Miriam Hamberg, the deputy mayor of Alkmaar talked about creating sporting facilities for a high profile event
The Dutch city of Alkmaar does not have much reason to expect to be known the world over. Even a reportedly invigorating cheese market has, it is safe to conclude, failed to carry Alkmaar’s name far beyond the Netherlands. Things could be looking up, though.
Earlier this year, the city won the bid to host the International Children’s Games in 2015. The Deputy Mayor of Alkmaar, Miriam Hamberg, was at the forefront of that effort to secure the rights to the competition.
This last week, Hamberg was in Bangalore at the invitation of Bangalore School Sports Foundation (BSSF) to help the city with its own ideas of conducting the ‘Children’s Olympics’ sometime in the near future.
Earlier this year in Windsor, Canada, during what was the 47th edition of the Games, it was announced that Alkmaar had beaten Jerusalem, Mexico City and Taipei to the honour of playing host to the 49th.
“They asked me why I wanted to host the 49th edition and not a landmark 50th,” Hamberg reveals. “Canada liberated the Netherlands during the Second World War in 1945 and 2015 will mark the 70th anniversary. I told them this would be the perfect celebration.”
Besides, she points out, the Games have a link of their own with the Second World War. The founder of the movement, Metod Clemenc, felt his own childhood had been destroyed by the War; the Games were his way of bringing young people together.

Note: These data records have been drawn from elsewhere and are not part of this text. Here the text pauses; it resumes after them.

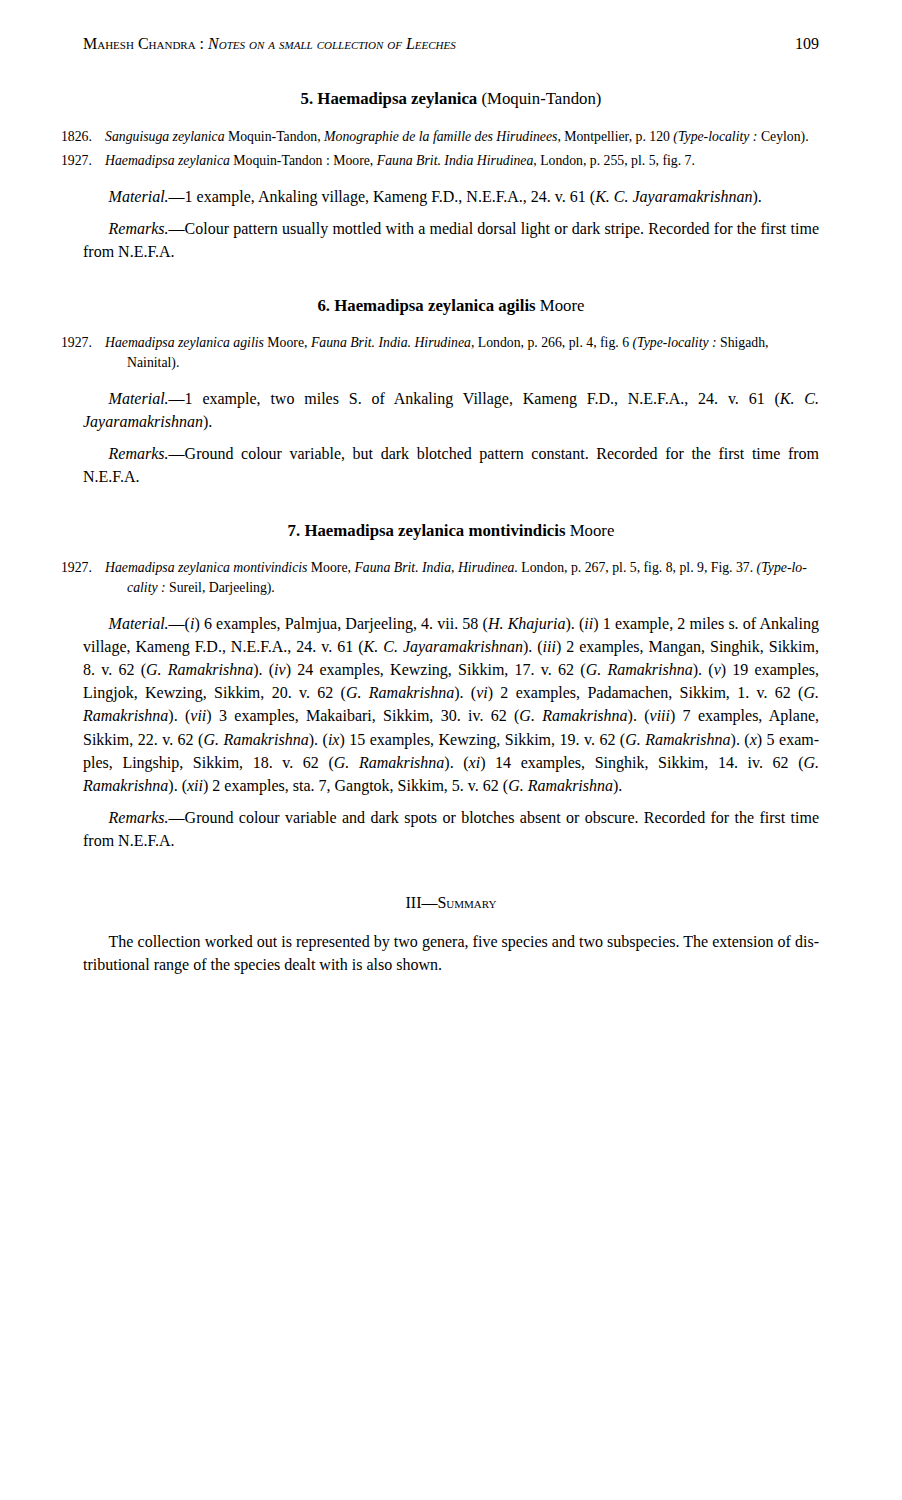Mahesh Chandra : Notes on a small collection of Leeches 109
5. Haemadipsa zeylanica (Moquin-Tandon)
1826. Sanguisuga zeylanica Moquin-Tandon, Monographie de la famille des Hirudinees, Montpellier, p. 120 (Type-locality : Ceylon).
1927. Haemadipsa zeylanica Moquin-Tandon : Moore, Fauna Brit. India Hirudinea, London, p. 255, pl. 5, fig. 7.
Material.—1 example, Ankaling village, Kameng F.D., N.E.F.A., 24. v. 61 (K. C. Jayaramakrishnan).
Remarks.—Colour pattern usually mottled with a medial dorsal light or dark stripe. Recorded for the first time from N.E.F.A.
6. Haemadipsa zeylanica agilis Moore
1927. Haemadipsa zeylanica agilis Moore, Fauna Brit. India. Hirudinea, London, p. 266, pl. 4, fig. 6 (Type-locality : Shigadh, Nainital).
Material.—1 example, two miles S. of Ankaling Village, Kameng F.D., N.E.F.A., 24. v. 61 (K. C. Jayaramakrishnan).
Remarks.—Ground colour variable, but dark blotched pattern constant. Recorded for the first time from N.E.F.A.
7. Haemadipsa zeylanica montivindicis Moore
1927. Haemadipsa zeylanica montivindicis Moore, Fauna Brit. India, Hirudinea. London, p. 267, pl. 5, fig. 8, pl. 9, Fig. 37. (Type-locality : Sureil, Darjeeling).
Material.—(i) 6 examples, Palmjua, Darjeeling, 4. vii. 58 (H. Khajuria). (ii) 1 example, 2 miles s. of Ankaling village, Kameng F.D., N.E.F.A., 24. v. 61 (K. C. Jayaramakrishnan). (iii) 2 examples, Mangan, Singhik, Sikkim, 8. v. 62 (G. Ramakrishna). (iv) 24 examples, Kewzing, Sikkim, 17. v. 62 (G. Ramakrishna). (v) 19 examples, Lingjok, Kewzing, Sikkim, 20. v. 62 (G. Ramakrishna). (vi) 2 examples, Padamachen, Sikkim, 1. v. 62 (G. Ramakrishna). (vii) 3 examples, Makaibari, Sikkim, 30. iv. 62 (G. Ramakrishna). (viii) 7 examples, Aplane, Sikkim, 22. v. 62 (G. Ramakrishna). (ix) 15 examples, Kewzing, Sikkim, 19. v. 62 (G. Ramakrishna). (x) 5 examples, Lingship, Sikkim, 18. v. 62 (G. Ramakrishna). (xi) 14 examples, Singhik, Sikkim, 14. iv. 62 (G. Ramakrishna). (xii) 2 examples, sta. 7, Gangtok, Sikkim, 5. v. 62 (G. Ramakrishna).
Remarks.—Ground colour variable and dark spots or blotches absent or obscure. Recorded for the first time from N.E.F.A.
III—Summary
The collection worked out is represented by two genera, five species and two subspecies. The extension of distributional range of the species dealt with is also shown.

A lot of thought went into preparing Alkmaar’s bid, Hamberg says. “We had competition but what probably won it for us was that our sports facilities are almost of Olympic standard. We can have it all organized months before the deadline. There’s a lot of work to do but we will be ready – we have to remember that we’re not just hosting people physically, but also culturally.”
Is hosting children harder than hosting adults? “Yes, it’s a bigger responsibility but it’s also fun,” Hamberg says. “Children make friends in a day’s time. Those who took part as children 20 years ago still recall the good times they had. Something changes in your heart forever. You are exposed to different religions, languages and cultures – and yet sports teaches you that you are all the same. That is something special. So if you develop that respect for other people as kids, you will carry that with you into your adulthood. Sport unites people.”
An event like this, then, can lift a city’s image, Hamberg feels. “Your city will become a landmark on the map. The Games will not just be economically positive but they will be a great advertisement for good health and sport.”
Should a city like Bangalore take on a task this size“Every country has its issues but you need government, business-people, and citizens to be on board,” she says. “It will be good; you can see what sports can bring to your city.”